(Beginning of Extract)

Proxmox VE — Clustering with Corosync

Why Build a Cluster?

A single Proxmox node works fine for isolated workloads, but a cluster unlocks the capabilities that make Proxmox VE genuinely competitive with enterprise virtualisation platforms:

Shared configuration — all nodes see the same VM definitions, storage pools, user accounts, and firewall rules through a replicated filesystem
Live migration — move a running KVM VM from one node to another with only milliseconds of downtime (requires shared storage)
High Availability — automatically restart VMs on a healthy node when the node they were running on fails
Unified management — manage every node, every VM, and every container from a single web GUI tab

All of this is built on two core technologies: Corosync for cluster communication and quorum, and pmxcfs for replicated configuration storage.

(End of Extract)
(Beginning of Input)

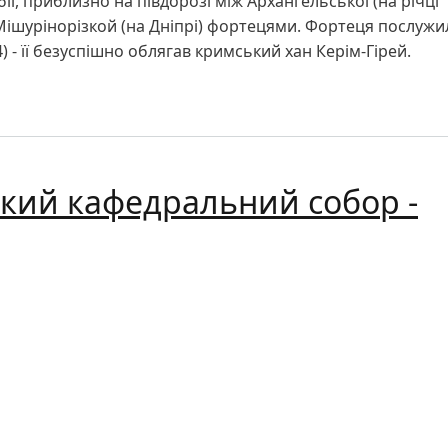
ії, приблизно на півдорозі між Архангельської (на річці
 Мішурінорізкой (на Дніпрі) фортецями. Фортеця послужи
) - її безуспішно облягав кримський хан Керім-Гірей.
і - Кропивницький
кий кафедральний собор -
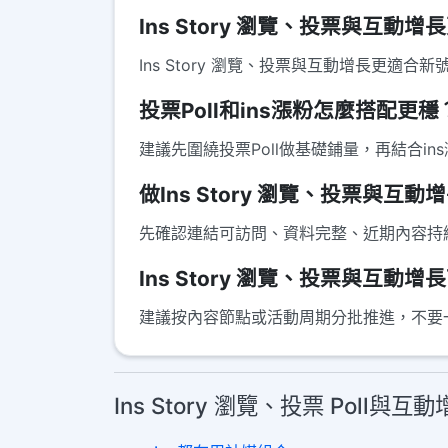
Ins Story 瀏覽、投票與互動
Ins Story 瀏覽、投票與互動增長更
投票Poll和ins漲粉怎麼搭配更穩
建議先圍繞投票Poll做基礎鋪量，再結合i
做Ins Story 瀏覽、投票與互
先確認連結可訪問、資料完整、近期內容持續更
Ins Story 瀏覽、投票與互
建議按內容節點或活動周期分批推進，不要
Ins Story 瀏覽、投票 Poll與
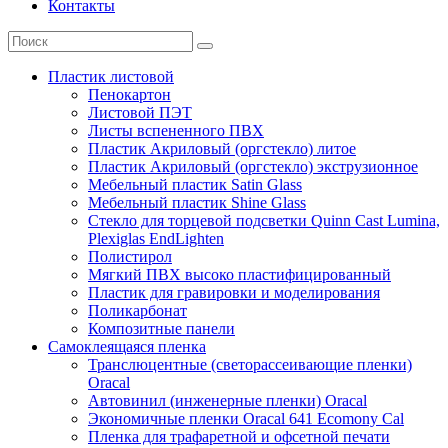
Контакты
Пластик листовой
Пенокартон
Листовой ПЭТ
Листы вспененного ПВХ
Пластик Акриловый (оргстекло) литое
Пластик Акриловый (оргстекло) экструзионное
Мебельный пластик Satin Glass
Мебельный пластик Shine Glass
Стекло для торцевой подсветки Quinn Cast Lumina,
Plexiglas EndLighten
Полистирол
Мягкий ПВХ высоко пластифицированный
Пластик для гравировки и моделирования
Поликарбонат
Композитные панели
Самоклеящаяся пленка
Транслюцентные (светорассеивающие пленки)
Oracal
Автовинил (инженерные пленки) Oracal
Экономичные пленки Oracal 641 Ecomony Cal
Пленка для трафаретной и офсетной печати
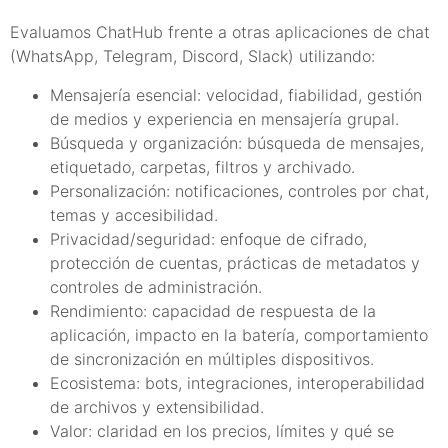
Evaluamos ChatHub frente a otras aplicaciones de chat
(WhatsApp, Telegram, Discord, Slack) utilizando:
Mensajería esencial: velocidad, fiabilidad, gestión
de medios y experiencia en mensajería grupal.
Búsqueda y organización: búsqueda de mensajes,
etiquetado, carpetas, filtros y archivado.
Personalización: notificaciones, controles por chat,
temas y accesibilidad.
Privacidad/seguridad: enfoque de cifrado,
protección de cuentas, prácticas de metadatos y
controles de administración.
Rendimiento: capacidad de respuesta de la
aplicación, impacto en la batería, comportamiento
de sincronización en múltiples dispositivos.
Ecosistema: bots, integraciones, interoperabilidad
de archivos y extensibilidad.
Valor: claridad en los precios, límites y qué se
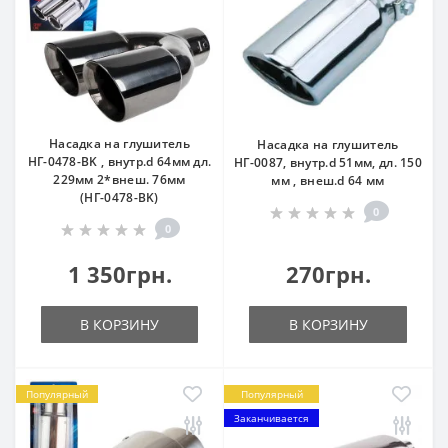
Насадка на глушитель
Насадка на глушитель
НГ-0478-BK , внутр.d 64мм дл.
НГ-0087, внутр.d 51мм, дл. 150
229мм 2*внеш. 76мм
мм , внеш.d 64 мм
(НГ-0478-BK)
0
0
1 350грн.
270грн.
В КОРЗИНУ
В КОРЗИНУ
Популярный
Популярный
Заканчивается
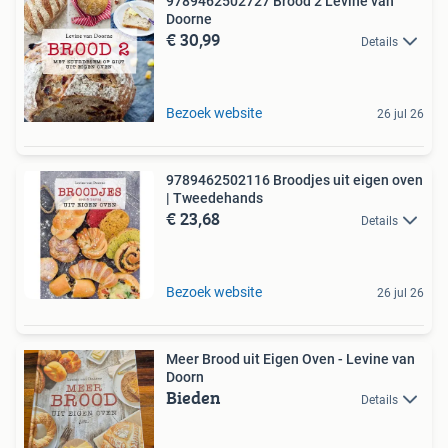
9789462502727 Brood 2 Levine van
Doorne
€ 30,99
Details
Bezoek website
26 jul 26
9789462502116 Broodjes uit eigen oven
| Tweedehands
€ 23,68
Details
Bezoek website
26 jul 26
Meer Brood uit Eigen Oven - Levine van
Doorn
Bieden
Details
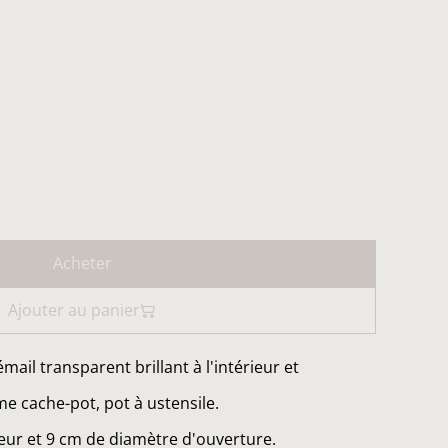
Acheter
Ajouter au panier
ail transparent brillant à l'intérieur et
me cache-pot, pot à ustensile.
eur et 9 cm de diamètre d'ouverture.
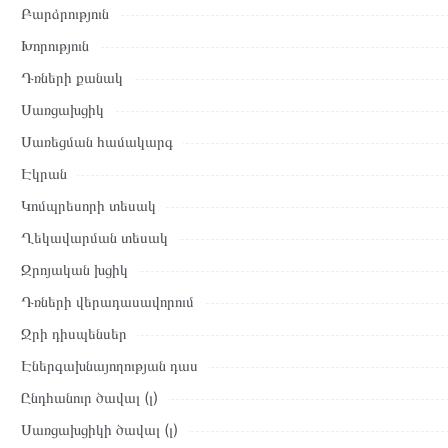
Բարձրություն
Տվյալ ապրանքը սետիֆիկացված է և համպատասխանում է բոլո
Խորություն
վերադարձը կատարվում է 14 օրվա ընթացքում:
Դռների քանակ
Սառցախցիկ
Սառեցման համակարգ
Էկրան
Կոմպրեսորի տեսակ
Ղեկավարման տեսակ
Զրոյական խցիկ
Դռների վերադասավորում
Ջրի դիսպենսեր
Էներգախնայողության դաս
Ընդհանուր ծավալ (լ)
Սառցախցիկի ծավալ (լ)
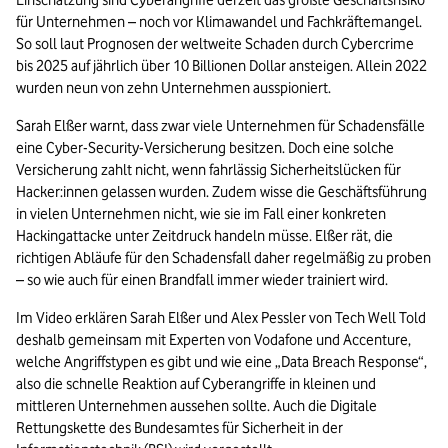
Einschätzung sind Cyberangriffe derzeit das größte Geschäftsrisiko 
für Unternehmen – noch vor Klimawandel und Fachkräftemangel.
So soll laut Prognosen der weltweite Schaden durch Cybercrime 
bis 2025 auf jährlich über 10 Billionen Dollar ansteigen. Allein 2022 
wurden neun von zehn Unternehmen ausspioniert.
Sarah Elßer warnt, dass zwar viele Unternehmen für Schadensfälle 
eine Cyber-Security-Versicherung besitzen. Doch eine solche 
Versicherung zahlt nicht, wenn fahrlässig Sicherheitslücken für 
Hacker:innen gelassen wurden. Zudem wisse die Geschäftsführung 
in vielen Unternehmen nicht, wie sie im Fall einer konkreten 
Hackingattacke unter Zeitdruck handeln müsse. Elßer rät, die 
richtigen Abläufe für den Schadensfall daher regelmäßig zu proben 
– so wie auch für einen Brandfall immer wieder trainiert wird.
Im Video erklären Sarah Elßer und Alex Pessler von Tech Well Told 
deshalb gemeinsam mit Experten von Vodafone und Accenture, 
welche Angriffstypen es gibt und wie eine „Data Breach Response“, 
also die schnelle Reaktion auf Cyberangriffe in kleinen und 
mittleren Unternehmen aussehen sollte. Auch die Digitale 
Rettungskette des Bundesamtes für Sicherheit in der 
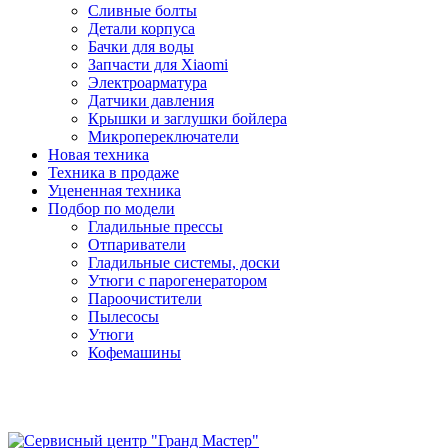
Сливные болты
Детали корпуса
Бачки для воды
Запчасти для Xiaomi
Электроарматура
Датчики давления
Крышки и заглушки бойлера
Микропереключатели
Новая техника
Техника в продаже
Уцененная техника
Подбор по модели
Гладильные прессы
Отпариватели
Гладильные системы, доски
Утюги с парогенератором
Пароочистители
Пылесосы
Утюги
Кофемашины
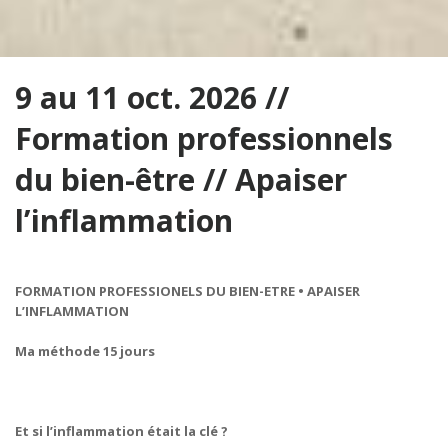
9 au 11 oct. 2026 //
Formation professionnels
du bien-être // Apaiser
l’inflammation
FORMATION PROFESSIONELS DU BIEN-ETRE • APAISER
L’INFLAMMATION
Ma méthode 15 jours
Et si l’inflammation était la clé ?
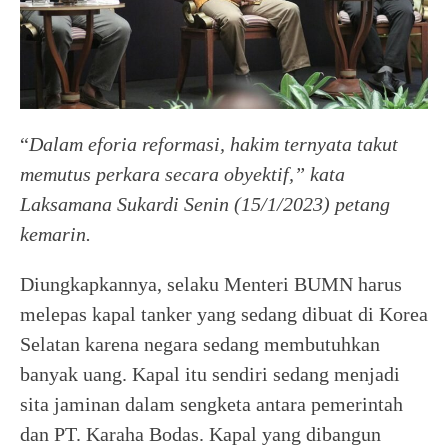
“
Dalam eforia reformasi, hakim ternyata takut
memutus perkara secara obyektif,” kata
Laksamana Sukardi Senin (15/1/2023) petang
kemarin.
Diungkapkannya, selaku Menteri BUMN harus
melepas kapal tanker yang sedang dibuat di Korea
Selatan karena negara sedang membutuhkan
banyak uang. Kapal itu sendiri sedang menjadi
sita jaminan dalam sengketa antara pemerintah
dan PT. Karaha Bodas. Kapal yang dibangun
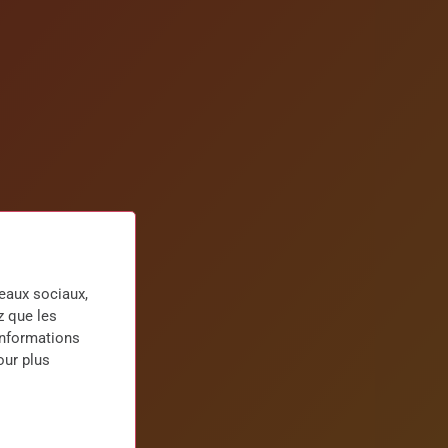
seaux sociaux,
z que les
informations
our plus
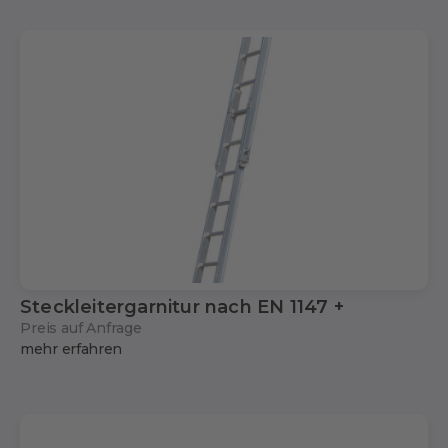
Steckleitergarnitur nach EN 1147 +
Preis auf Anfrage
mehr erfahren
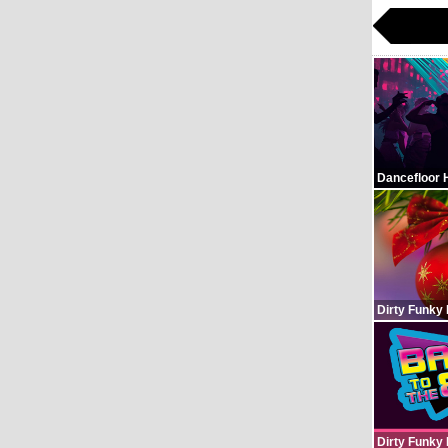
Dancefloor 
Dirty Funky
Dirty Funky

(End of Input)

§ Work instructions:
[A] Show each line of the listing that contains the string "Unternehmen".
[B] Resume the text on Proxmox VE clustering after its last sentence.

§ Answer section:
[A]
für Unternehmen – noch vor Klimawandel und Fachkräftemangel.
wurden neun von zehn Unternehmen ausspioniert.
Sarah Elßer warnt, dass zwar viele Unternehmen für Schadensfälle 
in vielen Unternehmen nicht, wie sie im Fall einer konkreten 
mittleren Unternehmen aussehen sollte. Auch die Digitale 

[B]
Corosync — The Cluster Engine

Corosync is the cluster messaging layer that every Proxmox node runs. It has two jobs:

Membership — tracking which nodes are alive and which have failed
Quorum — determining whether the cluster has enough healthy members to safely make decisions

Corosync uses multicast UDP by default, sending heartbeat messages on ports 5404 and 5405. Every node multicasts its presence; nodes that stop responding are marked as failed after a configurable timeout.

Quorum

Quorum is the principle that a cluster should only act when a majority of nodes agree on the cluster state. This prevents split-brain — the scenario where two isolated groups of nodes each believe they are the authoritative cluster and simultaneously start making conflicting changes.

The quorum model is simple: a node needs more than half the total votes to form quorum. In a 3-node cluster, quorum requires 2 out of 3 votes. In a 5-node cluster, quorum requires 3 out of 5 votes.

This is why:

Two-node clusters cannot form reliable quorum — a single node failure leaves each node with exactly 1 vote, and neither can determine it has a majority. The cluster stalls.
Three nodes is the minimum for HA — one node can fail and the remaining two (with 2 out of 3 votes) still have quorum and can continue operating and failing VMs over.
Odd node counts are preferred — 3, 5, 7. Even counts create scenarios where a single failure splits the cluster evenly.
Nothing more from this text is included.